EXTRACTED DATA:
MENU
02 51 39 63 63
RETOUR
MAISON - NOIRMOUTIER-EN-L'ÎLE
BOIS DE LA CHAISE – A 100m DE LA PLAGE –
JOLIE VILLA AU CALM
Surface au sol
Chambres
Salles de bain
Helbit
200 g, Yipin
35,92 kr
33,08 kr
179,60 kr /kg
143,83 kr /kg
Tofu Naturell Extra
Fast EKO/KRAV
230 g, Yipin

...

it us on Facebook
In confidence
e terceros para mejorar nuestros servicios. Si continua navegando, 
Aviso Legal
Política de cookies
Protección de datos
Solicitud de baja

EXERCISE GOAL: Take the stretch of lines above from the one containing "200 g, Yipin" through the one containing "230 g, Yipin" and repeat it exactly, adding no other line.

REPLY TO THE TASK:
200 g, Yipin
35,92 kr
33,08 kr
179,60 kr /kg
143,83 kr /kg
Tofu Naturell Extra
Fast EKO/KRAV
230 g, Yipin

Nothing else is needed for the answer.